Tasks to perform
1. Answer these questions from the timeshare forum thread:
(a) How many points did the writer buy in the first purchase, and where?
(b) At what mark does the writer say to plan your stay?
(c) After how many weeks of signing papers would the writer call HGVC?
2. Decide whether each statement agrees with the timeshare forum thread. Answer yes or no, and quote the words of the thread that settle it.
(a) The writer's cost was about $1 per point.
(b) The writer says 7000 points will keep you happy for a long time.
(c) The writer advises buying HHonors points as a benefit.

Provided passage
──────────────────────────────

I looked at HGVC for years before i made my first purchase of 7000 points at seaworld. cost of mine was $1 per point or so but am looking for another  7000 point right now. You got what I would say is the best points package  and are the perfect size  and charge the best maintenance fees because maintenance fees are all based on room size and a 2 bed that gives you 7000 points yearly maintenance fees is the same as a 2 bed in gold season and only worth 5000 points so you are getting 2000 more points plus the ability to book any time of the year and if you want can stretch your point out by choosing season you like.  I think 14000 point will keep you happy for a long time and you can stay as long as you like in any resort with the ability to bank when times are tough on funds and splurge when you can borrow from next years bank.

Don't buy the HHonor point as a benefit but as  a back up plan when you mess up all your planning and get to years end  and the best plan is to book early (9month mark is when you plan your stay  using the the check out date) and often and keep the need for more point is better that having to many. 

and like every one will tell you welcome to one of the best   and hoping for long and happy stay to you and yours.

PS will not be long before you will start to look at a new time share just for II trades  as I am at this point now


----------



## jonevans (Aug 22, 2013)

And one more thing

You are very smart to have found TUG and you will always now know where to get answers and will not be long before you will be giving insight and wanting your picture on the monthly news letter holding the TUG banner in front of the resort of your choosing.

and yes I would call HGVC after 4 or 5 weeks of singing papers and get my log in info so you can start planing and enjoying a well paid for vacation and just FYI was just at Hyatt in Carmel CA and a 1 bed room there 2200 point was $30000


----------



## knagel (Aug 24, 2013)

Are any on the other Vaction clubs as good as Hilton?  Meaning, do they offer same Points, MF, RCVI reservations, locations, etc.?  What sets Hilton apart from the rest if they are not as good?

Kevin


----------



## Sandy VDH (Aug 24, 2013)

──────────────────────────────

Listed entries

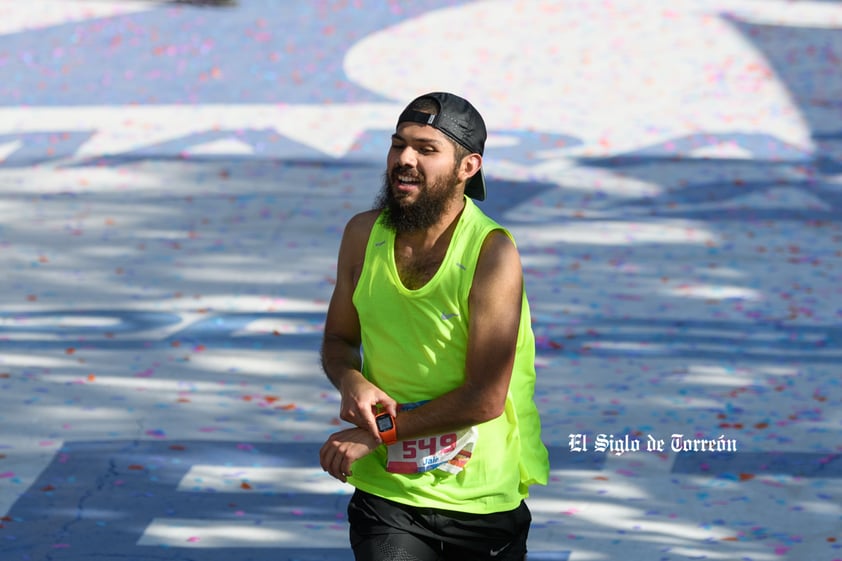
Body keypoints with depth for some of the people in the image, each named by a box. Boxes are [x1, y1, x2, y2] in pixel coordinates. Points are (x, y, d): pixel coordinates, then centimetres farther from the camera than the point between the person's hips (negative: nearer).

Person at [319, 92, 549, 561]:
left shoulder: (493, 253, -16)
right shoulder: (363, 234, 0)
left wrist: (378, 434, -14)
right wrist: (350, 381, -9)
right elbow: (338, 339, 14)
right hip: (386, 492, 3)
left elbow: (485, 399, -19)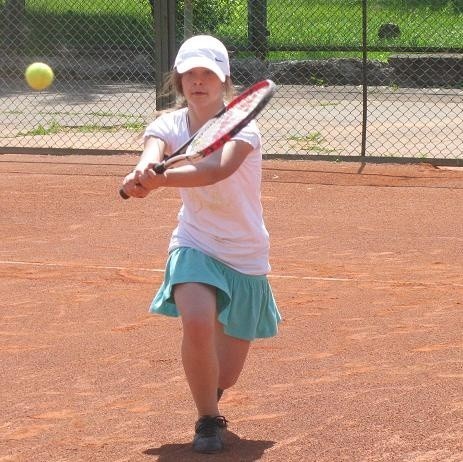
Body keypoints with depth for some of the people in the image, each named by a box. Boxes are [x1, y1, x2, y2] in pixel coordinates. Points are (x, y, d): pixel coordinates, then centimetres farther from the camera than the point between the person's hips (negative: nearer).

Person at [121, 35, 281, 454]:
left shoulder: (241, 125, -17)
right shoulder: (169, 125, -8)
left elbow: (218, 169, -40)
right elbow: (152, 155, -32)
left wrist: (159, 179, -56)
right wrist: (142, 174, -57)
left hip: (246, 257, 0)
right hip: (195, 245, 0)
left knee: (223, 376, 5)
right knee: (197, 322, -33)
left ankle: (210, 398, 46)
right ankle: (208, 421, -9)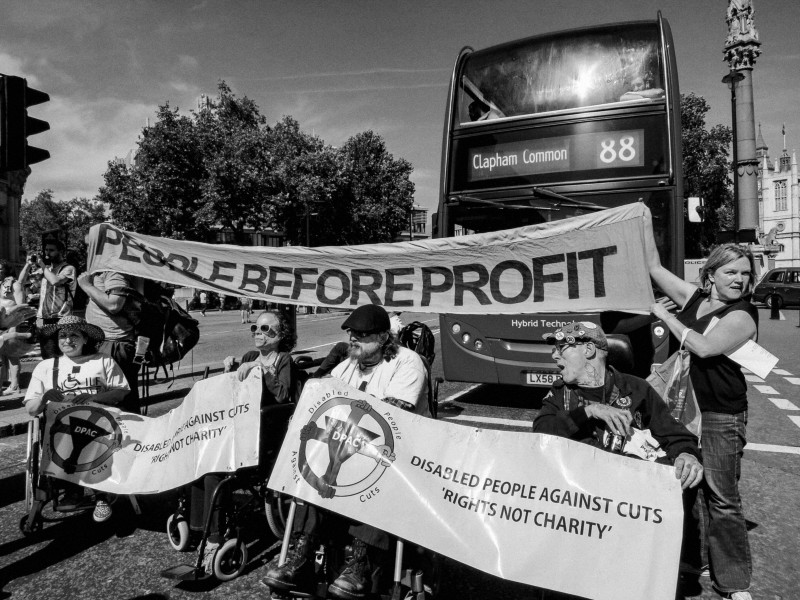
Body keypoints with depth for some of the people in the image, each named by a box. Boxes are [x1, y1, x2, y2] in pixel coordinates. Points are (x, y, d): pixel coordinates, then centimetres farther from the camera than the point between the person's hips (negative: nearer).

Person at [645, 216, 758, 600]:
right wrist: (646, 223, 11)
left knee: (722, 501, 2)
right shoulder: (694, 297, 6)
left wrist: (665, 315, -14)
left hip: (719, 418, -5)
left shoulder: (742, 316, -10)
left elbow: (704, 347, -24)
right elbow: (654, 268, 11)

──────────────────────────────

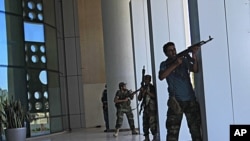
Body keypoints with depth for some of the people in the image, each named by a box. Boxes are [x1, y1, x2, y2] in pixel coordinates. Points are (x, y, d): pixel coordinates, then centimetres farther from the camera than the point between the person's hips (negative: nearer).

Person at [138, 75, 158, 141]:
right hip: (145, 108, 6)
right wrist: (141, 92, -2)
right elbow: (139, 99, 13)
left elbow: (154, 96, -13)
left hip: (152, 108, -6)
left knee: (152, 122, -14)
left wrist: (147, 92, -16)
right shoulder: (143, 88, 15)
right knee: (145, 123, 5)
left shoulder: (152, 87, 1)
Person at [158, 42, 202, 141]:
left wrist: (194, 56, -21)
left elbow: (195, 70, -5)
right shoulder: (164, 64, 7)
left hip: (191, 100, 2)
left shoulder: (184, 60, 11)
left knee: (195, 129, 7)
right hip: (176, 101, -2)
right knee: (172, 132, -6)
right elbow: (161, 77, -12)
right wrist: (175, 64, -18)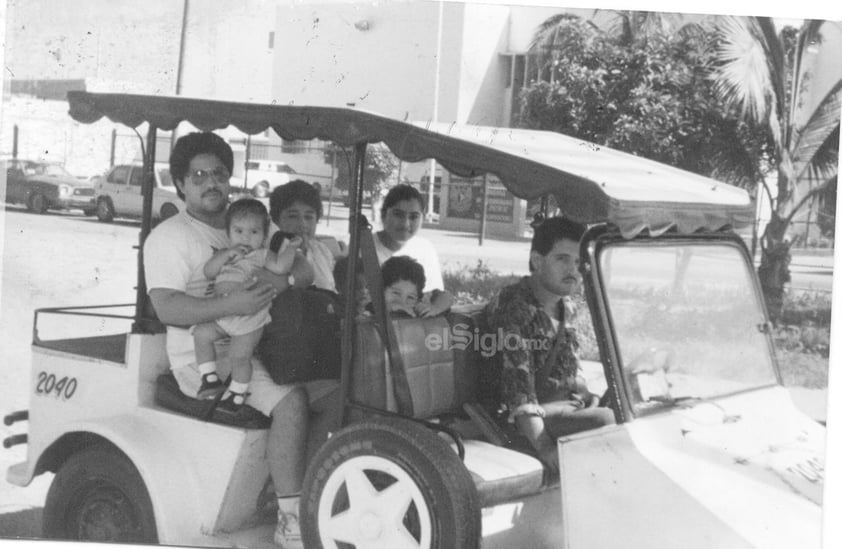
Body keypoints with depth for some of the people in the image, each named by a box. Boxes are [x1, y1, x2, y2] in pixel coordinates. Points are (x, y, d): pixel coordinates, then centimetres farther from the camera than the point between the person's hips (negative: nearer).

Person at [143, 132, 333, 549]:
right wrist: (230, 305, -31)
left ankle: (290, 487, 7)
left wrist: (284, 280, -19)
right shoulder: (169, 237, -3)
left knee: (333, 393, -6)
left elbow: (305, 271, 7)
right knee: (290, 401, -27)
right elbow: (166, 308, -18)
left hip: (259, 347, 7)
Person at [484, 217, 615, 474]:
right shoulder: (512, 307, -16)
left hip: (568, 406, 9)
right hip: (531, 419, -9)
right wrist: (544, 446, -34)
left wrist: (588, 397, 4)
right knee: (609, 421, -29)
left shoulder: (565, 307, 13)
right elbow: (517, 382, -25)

──────────────────────────────

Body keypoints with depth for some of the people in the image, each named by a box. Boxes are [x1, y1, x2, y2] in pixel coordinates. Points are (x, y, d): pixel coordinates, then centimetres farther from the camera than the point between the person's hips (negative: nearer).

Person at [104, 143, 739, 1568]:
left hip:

──────────────────────────────

Per-task answers
1.
(a) 7000 points, at seaworld
(b) The 9-month mark, using the check-out date
(c) 4 or 5 weeks

2.
(a) Yes: "cost of mine was $1 per point or so"
(b) No: "I think 14000 point will keep you happy for a long time"
(c) No: "Don't buy the HHonor point as a benefit"